Most of what I’m saying is pretty neatly summed up in George Orwell’s essay “Some Thoughts on the Common Toad,” which he wrote for Tribune in 1946. Orwell was passionate in the garden, as he was about nature generally. In the essay, he praises the springtime spawn of toads — to him, an overlooked subject for aesthetic appreciation. A handful of years before the time of its writing, London had been blitzed to rubble; but even in the city’s then bombed-out state, as Orwell describes it, life found a way. “Suddenly, towards the end of March, the miracle happens and the decaying slum in which I live is transfigured,” he writes:
Down in the square the sooty privets have turned bright green, the leaves are thickening on the chestnut trees, the daffodils are out, the wallflowers are budding … and even the sparrows are quite a different colour, having felt the balminess of the air and nerved themselves to take a bath, their first since last September.
It isn’t mere sentimentalism that leads Orwell to savour these sights. After all, he asks, “if we kill all pleasure in the actual process of life, what sort of future are we preparing for ourselves?” To Orwell, admiring the beauty of natural things, even the lowly toad, is a first, necessary step towards ensuring the planet is a place where we might have a chance of eking out a “decent” existence, to use a pet word of his. It is a vision of the future characterized not by over-lofty principles but by plain-old compassion. It is therefore an ideal in less danger than others of succumbing to the compromising rhetoric of the campaign, the slogan, the ideology, the in-group, the dogma, the dogmatist, the dictator, the death machine. Like weeds, these are still with us: they have yet to be rooted out.

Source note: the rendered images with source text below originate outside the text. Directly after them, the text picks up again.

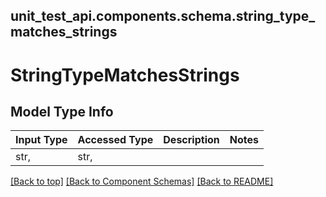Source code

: <a name="top"></a>
## unit_test_api.components.schema.string_type_matches_strings
# StringTypeMatchesStrings

## Model Type Info
Input Type | Accessed Type | Description | Notes
------------ | ------------- | ------------- | -------------
str,  | str,  |  | 

[[Back to top]](#top) [[Back to Component Schemas]](../../../README.md#Component-Schemas) [[Back to README]](../../../README.md)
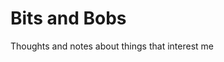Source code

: # Bits and Bobs

<!--#meta
  template="article_index"
  go-import="flo.znkr.io git https://github.com/znkr/flo.znkr.io"
  article="false"
-->

Thoughts and notes about things that interest me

It strikes me that gardening, in a way, is the opposite of extraction. It is generation instead of destruction, respect instead of disdain, preservation instead of despoilation, mending instead of severing, healing instead of mutilation. It is harmony instead of war — “swords into ploughshares,” and all that. It entails a way of looking at things that is attentive and humane, life-affirming and pleasure-seeking, caring and even loving. Gardening alone cannot solve all our problems; it cannot save us from the peril we have set upon ourselves. But it can teach us to set store by the living things that give us life even as we make life possible for them. Gardens, too, are places to reclaim the calm, if not the perspective, lost in an age of total commodification and constant surveillance, when we are facing down our doom. They are places outside the algorithm and removed from the infostreams. And they might just be the spaces that allow us to discover a different way of dwelling together, on the small planet we can’t help but share. If this all doesn’t contain the kernel of a political awakening, I don’t know what would. But what can I say? I just want to watch the world bloom.